- What to produce: Wherever a line holds the word "START", copy that line from the data.

- Excerpts from a dataset:
..............................

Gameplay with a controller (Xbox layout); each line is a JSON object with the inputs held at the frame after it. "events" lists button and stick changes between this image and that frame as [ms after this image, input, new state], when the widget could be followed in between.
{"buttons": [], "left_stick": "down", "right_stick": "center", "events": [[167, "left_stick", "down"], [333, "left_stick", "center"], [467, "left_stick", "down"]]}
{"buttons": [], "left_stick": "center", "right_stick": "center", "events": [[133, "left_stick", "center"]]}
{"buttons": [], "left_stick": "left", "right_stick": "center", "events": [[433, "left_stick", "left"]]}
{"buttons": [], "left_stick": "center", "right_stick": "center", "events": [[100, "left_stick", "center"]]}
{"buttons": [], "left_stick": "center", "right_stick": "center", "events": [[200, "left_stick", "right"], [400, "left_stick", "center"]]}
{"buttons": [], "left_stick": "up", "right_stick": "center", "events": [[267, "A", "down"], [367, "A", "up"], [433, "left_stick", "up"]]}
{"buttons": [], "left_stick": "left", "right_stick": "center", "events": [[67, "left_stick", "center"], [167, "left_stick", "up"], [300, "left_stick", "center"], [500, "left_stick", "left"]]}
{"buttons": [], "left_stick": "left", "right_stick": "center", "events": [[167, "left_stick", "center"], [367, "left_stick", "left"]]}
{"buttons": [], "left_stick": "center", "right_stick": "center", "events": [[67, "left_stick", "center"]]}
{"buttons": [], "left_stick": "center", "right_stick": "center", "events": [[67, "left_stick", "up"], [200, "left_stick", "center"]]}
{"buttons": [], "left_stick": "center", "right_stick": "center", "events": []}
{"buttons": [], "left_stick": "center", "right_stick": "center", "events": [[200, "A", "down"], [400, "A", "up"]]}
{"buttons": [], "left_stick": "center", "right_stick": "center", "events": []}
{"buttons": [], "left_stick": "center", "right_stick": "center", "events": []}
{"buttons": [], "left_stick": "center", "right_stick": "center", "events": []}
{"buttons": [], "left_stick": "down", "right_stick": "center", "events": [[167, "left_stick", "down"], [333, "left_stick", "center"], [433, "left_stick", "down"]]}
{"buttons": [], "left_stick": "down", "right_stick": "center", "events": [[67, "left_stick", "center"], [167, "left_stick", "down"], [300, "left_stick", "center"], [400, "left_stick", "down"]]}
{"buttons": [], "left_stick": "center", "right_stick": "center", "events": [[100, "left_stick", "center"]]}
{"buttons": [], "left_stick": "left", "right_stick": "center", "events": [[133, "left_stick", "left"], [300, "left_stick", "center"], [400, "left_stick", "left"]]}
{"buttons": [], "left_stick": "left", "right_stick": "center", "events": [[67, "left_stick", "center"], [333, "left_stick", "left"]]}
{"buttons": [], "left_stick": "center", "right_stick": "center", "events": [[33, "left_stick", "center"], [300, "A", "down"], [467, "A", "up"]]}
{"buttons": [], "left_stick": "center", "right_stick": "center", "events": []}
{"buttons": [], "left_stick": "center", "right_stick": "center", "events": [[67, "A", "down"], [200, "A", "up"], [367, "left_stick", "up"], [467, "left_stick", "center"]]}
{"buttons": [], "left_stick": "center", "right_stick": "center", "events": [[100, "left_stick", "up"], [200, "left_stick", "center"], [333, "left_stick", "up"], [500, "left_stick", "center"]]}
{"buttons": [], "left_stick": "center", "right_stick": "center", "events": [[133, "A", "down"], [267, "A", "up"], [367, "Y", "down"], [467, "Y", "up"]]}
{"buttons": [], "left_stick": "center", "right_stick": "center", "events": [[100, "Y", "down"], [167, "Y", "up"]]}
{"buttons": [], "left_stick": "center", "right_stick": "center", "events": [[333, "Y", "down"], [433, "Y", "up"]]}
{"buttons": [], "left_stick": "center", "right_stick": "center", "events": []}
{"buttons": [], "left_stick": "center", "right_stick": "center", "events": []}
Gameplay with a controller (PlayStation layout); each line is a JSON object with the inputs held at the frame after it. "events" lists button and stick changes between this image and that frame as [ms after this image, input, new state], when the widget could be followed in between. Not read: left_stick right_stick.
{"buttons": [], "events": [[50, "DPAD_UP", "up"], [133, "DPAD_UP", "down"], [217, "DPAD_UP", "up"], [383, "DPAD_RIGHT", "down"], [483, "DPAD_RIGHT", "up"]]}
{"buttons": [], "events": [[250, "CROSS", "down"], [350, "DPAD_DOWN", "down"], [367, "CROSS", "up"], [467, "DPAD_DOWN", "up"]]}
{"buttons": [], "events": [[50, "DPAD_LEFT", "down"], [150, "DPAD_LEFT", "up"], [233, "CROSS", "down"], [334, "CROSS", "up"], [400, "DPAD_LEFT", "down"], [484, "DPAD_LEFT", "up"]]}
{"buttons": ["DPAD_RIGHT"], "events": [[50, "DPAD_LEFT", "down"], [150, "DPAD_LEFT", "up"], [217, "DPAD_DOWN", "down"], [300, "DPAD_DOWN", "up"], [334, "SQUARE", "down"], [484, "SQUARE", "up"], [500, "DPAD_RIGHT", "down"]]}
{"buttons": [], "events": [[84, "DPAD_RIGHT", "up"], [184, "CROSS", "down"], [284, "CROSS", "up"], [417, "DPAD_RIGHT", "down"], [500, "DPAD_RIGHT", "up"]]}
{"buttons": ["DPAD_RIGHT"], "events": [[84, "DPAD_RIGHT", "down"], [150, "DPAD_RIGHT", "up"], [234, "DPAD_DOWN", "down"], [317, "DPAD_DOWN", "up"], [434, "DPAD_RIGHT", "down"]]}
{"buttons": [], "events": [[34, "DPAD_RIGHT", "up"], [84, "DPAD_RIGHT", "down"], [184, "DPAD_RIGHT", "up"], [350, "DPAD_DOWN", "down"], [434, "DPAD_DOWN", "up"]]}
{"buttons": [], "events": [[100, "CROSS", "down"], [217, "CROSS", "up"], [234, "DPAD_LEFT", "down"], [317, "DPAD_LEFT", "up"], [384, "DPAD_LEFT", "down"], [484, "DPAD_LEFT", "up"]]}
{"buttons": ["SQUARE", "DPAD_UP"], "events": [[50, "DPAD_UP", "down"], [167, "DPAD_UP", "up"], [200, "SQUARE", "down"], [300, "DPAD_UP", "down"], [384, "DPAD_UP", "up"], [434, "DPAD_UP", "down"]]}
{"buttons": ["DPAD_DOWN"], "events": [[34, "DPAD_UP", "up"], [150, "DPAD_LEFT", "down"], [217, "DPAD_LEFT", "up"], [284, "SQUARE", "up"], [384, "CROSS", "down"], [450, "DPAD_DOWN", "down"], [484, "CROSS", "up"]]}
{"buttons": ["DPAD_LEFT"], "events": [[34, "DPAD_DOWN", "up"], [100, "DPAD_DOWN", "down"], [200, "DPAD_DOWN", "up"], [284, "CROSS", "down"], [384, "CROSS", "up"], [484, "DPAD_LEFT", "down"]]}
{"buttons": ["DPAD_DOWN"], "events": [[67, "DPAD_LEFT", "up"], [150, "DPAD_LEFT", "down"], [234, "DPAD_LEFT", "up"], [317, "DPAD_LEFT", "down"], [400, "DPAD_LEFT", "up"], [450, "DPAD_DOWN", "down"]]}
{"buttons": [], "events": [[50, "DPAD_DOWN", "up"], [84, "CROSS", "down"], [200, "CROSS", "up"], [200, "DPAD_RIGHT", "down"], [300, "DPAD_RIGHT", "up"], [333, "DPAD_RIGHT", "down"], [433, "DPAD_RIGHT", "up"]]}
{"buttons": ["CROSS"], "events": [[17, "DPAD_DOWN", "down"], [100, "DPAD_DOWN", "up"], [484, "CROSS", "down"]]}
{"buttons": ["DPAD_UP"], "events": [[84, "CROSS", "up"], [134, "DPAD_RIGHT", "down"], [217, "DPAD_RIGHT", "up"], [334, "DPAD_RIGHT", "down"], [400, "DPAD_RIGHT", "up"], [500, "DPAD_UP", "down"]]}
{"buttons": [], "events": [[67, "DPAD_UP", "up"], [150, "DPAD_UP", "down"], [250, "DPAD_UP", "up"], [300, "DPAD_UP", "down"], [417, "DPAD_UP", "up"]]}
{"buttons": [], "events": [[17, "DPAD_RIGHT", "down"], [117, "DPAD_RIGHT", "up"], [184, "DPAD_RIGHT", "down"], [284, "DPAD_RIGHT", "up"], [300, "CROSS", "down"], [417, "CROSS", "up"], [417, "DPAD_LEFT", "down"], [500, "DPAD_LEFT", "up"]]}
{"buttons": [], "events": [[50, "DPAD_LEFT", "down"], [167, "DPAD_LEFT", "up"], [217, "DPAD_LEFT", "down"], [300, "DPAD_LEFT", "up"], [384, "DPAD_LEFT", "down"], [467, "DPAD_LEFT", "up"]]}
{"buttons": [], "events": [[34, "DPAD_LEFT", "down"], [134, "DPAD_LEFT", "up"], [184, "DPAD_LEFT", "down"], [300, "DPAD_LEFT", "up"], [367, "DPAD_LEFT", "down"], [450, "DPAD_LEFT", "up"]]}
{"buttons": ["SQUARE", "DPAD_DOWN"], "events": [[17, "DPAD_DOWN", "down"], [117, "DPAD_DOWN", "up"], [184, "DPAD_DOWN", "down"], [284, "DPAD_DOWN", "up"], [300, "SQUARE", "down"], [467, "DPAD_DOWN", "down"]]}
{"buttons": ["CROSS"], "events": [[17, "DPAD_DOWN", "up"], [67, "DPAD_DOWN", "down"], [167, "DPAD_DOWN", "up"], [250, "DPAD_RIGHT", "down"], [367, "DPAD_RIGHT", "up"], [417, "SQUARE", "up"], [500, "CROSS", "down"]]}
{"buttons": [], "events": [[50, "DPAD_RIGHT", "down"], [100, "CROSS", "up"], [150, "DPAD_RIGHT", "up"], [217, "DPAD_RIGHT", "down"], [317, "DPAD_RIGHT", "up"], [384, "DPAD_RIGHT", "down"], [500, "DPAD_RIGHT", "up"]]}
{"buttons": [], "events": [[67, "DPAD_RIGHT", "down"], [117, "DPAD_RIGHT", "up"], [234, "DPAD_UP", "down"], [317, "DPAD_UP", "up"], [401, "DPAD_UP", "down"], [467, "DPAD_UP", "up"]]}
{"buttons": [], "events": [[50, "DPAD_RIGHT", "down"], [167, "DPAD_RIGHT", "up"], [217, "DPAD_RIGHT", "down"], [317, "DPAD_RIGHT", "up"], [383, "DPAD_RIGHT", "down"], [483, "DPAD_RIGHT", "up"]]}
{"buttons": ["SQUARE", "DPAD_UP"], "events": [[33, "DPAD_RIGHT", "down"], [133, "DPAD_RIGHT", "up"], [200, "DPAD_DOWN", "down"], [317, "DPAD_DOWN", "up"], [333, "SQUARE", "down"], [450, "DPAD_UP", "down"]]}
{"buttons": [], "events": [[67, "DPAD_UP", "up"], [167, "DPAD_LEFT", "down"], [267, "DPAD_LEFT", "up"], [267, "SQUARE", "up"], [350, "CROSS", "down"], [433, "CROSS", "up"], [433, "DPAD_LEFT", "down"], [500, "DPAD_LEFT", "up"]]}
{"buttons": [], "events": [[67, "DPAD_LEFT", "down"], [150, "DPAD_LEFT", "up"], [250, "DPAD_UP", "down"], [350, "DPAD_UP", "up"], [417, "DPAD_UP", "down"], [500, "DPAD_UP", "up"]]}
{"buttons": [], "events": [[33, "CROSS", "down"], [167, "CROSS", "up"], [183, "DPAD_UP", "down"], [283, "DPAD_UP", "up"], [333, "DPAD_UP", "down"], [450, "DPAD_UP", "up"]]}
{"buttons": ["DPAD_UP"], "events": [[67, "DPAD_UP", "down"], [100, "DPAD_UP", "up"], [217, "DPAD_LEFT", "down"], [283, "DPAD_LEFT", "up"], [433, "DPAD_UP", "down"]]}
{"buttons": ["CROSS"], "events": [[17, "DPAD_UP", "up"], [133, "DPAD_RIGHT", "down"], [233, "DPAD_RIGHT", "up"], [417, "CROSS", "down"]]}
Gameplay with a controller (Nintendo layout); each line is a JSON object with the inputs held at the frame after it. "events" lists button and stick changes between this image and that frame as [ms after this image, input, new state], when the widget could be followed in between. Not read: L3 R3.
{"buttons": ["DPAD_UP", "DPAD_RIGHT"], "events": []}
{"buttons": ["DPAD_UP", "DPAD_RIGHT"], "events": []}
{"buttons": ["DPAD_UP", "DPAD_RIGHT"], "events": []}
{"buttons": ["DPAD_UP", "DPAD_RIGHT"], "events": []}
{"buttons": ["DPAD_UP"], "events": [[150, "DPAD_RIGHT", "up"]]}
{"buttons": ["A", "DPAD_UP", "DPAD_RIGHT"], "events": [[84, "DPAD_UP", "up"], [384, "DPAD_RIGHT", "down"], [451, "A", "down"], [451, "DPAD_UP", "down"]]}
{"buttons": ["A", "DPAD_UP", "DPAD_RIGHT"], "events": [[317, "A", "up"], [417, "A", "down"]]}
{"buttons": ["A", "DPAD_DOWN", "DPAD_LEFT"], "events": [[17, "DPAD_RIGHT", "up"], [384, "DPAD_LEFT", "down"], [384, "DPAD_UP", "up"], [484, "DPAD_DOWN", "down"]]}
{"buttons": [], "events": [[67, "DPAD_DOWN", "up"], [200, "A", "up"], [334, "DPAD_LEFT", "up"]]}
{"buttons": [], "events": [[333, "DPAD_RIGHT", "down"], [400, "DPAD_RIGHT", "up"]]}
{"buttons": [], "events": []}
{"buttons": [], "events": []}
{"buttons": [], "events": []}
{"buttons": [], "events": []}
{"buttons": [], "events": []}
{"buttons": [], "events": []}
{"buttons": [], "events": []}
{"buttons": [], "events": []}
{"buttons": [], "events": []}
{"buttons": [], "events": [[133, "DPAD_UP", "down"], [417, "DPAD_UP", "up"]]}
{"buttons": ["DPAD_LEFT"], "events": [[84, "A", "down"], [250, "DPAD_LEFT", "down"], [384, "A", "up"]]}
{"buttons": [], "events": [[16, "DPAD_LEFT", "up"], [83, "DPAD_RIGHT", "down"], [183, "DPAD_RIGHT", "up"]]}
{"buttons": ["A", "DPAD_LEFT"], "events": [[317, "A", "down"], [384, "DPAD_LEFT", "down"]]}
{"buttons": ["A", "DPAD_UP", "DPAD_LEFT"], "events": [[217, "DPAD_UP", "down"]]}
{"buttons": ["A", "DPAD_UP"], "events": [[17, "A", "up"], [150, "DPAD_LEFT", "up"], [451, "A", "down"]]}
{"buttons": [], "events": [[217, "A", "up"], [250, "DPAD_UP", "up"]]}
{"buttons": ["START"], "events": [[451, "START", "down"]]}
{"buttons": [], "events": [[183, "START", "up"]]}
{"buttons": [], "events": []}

..............................

- Task output:
{"buttons": ["START"], "events": [[451, "START", "down"]]}
{"buttons": [], "events": [[183, "START", "up"]]}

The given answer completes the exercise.